Senin. Perayaan Wajib Santa Perawan Maria, Ratu Rosario (P)
- Gal 1:6-12
- Mzm 111:1-2.7-8.9.10c
- Luk 10:25-37
Lectio
25 Pada suatu kali berdirilah seorang Ahli Taurat untuk mencobai Yesus, katanya: “Guru, apa yang harus kuperbuat untuk memperoleh hidup yang kekal?” 26 Jawab Yesus kepadanya: “Apa yang tertulis dalam Hukum Taurat? Apa yang kau baca di sana?”
27 Jawab orang itu: “Kasihilah Tuhan, Allahmu, dengan segenap hatimu dan dengan segenap jiwamu dan dengan segenap kekuatanmu dan dengan segenap akal budimu, dan kasihilah sesamamu manusia seperti dirimu sendiri.”
28 Kata Yesus kepadanya: “Jawabmu itu benar; perbuatlah demikian, maka engkau akan hidup.” 29 Tetapi untuk membenarkan dirinya orang itu berkata kepada Yesus: “Dan siapakah sesamaku manusia?”
30 Jawab Yesus: “Adalah seorang yang turun dari Yerusalem ke Yerikho; ia jatuh ke tangan penyamun-penyamun yang bukan saja merampoknya habis-habisan, tetapi yang juga memukulnya dan yang sesudah itu pergi meninggalkannya setengah mati. 31 Kebetulan ada seorang imam turun melalui jalan itu; ia melihat orang itu, tetapi ia melewatinya dari seberang jalan.
32 Demikian juga seorang Lewi datang ke tempat itu; ketika ia melihat orang itu, ia melewatinya dari seberang jalan. 33 Lalu datang seorang Samaria, yang sedang dalam perjalanan, ke tempat itu; dan ketika ia melihat orang itu, tergeraklah hatinya oleh belas kasihan.
34 Ia pergi kepadanya lalu membalut luka-lukanya, sesudah ia menyiraminya dengan minyak dan anggur.

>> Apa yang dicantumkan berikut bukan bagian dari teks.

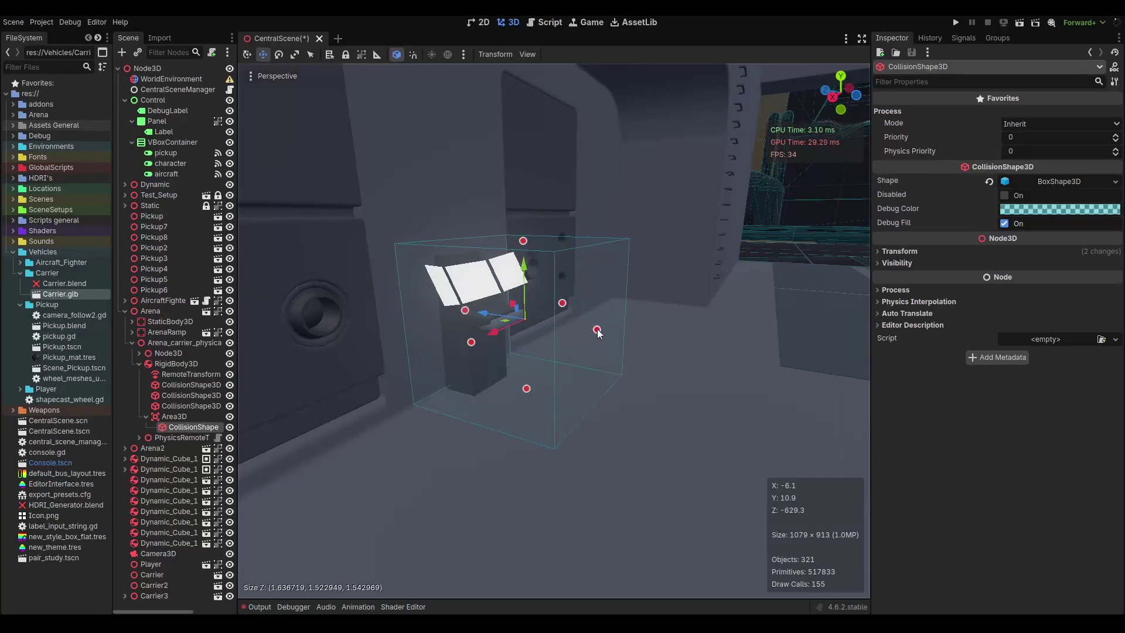
{"action": "key", "text": "ctrl+s"}
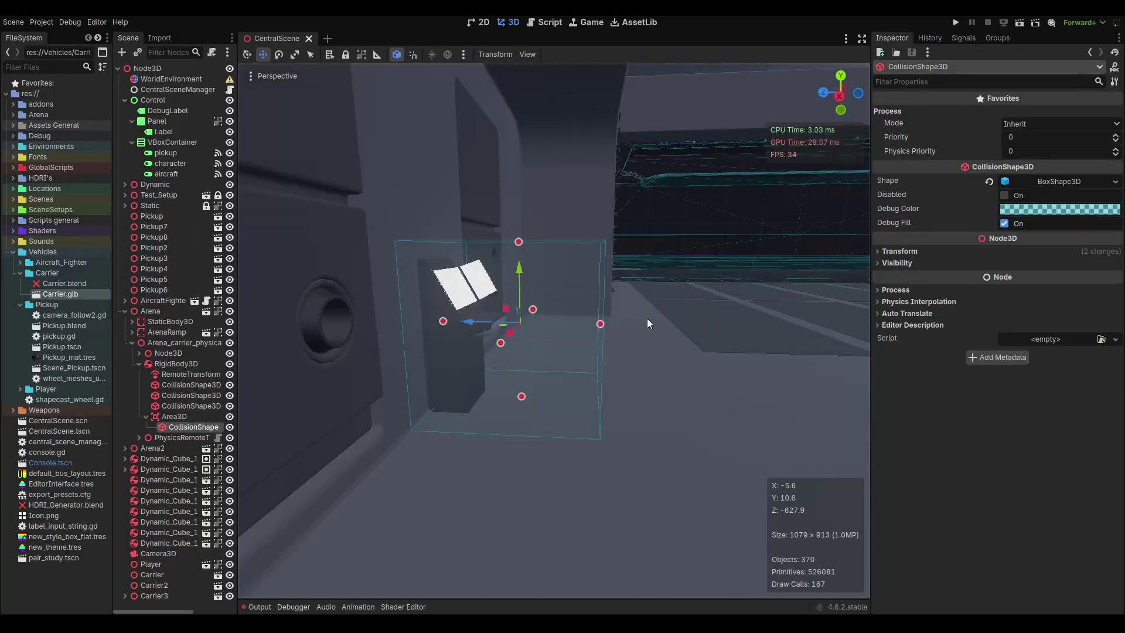
{"action": "left_click", "coordinate": [166, 416]}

Kemudian ia menaikkan orang itu ke atas keledai tunggangannya sendiri lalu membawanya ke tempat penginapan dan merawatnya. 35 Keesokan harinya ia menyerahkan dua dinar kepada pemilik penginapan itu, katanya: Rawatlah dia dan jika kaubelanjakan lebih dari ini, aku akan menggantinya, waktu aku kembali.
36 Siapakah di antara ketiga orang ini, menurut pendapatmu, adalah sesama manusia dari orang yang jatuh ke tangan penyamun itu?” 37 Jawab orang itu: “Orang yang telah menunjukkan belas kasihan kepadanya.” Kata Yesus kepadanya: “Pergilah, dan perbuatlah demikian.”
Meditatio-Exegese
Injil yang kuberitakan itu bukanlah injil manusia
Galatia, provinsi kekaisaran Romawi, sekarang terletak di Turki tengah. Daerah itu sejak awal dihuni penduduk yang berasal dari suku Celtik.
Paulus menulis surat kepada jemaat Galatia untuk menanggapi pengajar-pengajar palsu yang mengajarkan bahwa sebelum dibaptis/menjadi Kristen jemaat yang berasal dari bangsa asing harus menganut agama Yahudi atau melaksanakan hukum Musa, seperti sunat terlebih dahulu.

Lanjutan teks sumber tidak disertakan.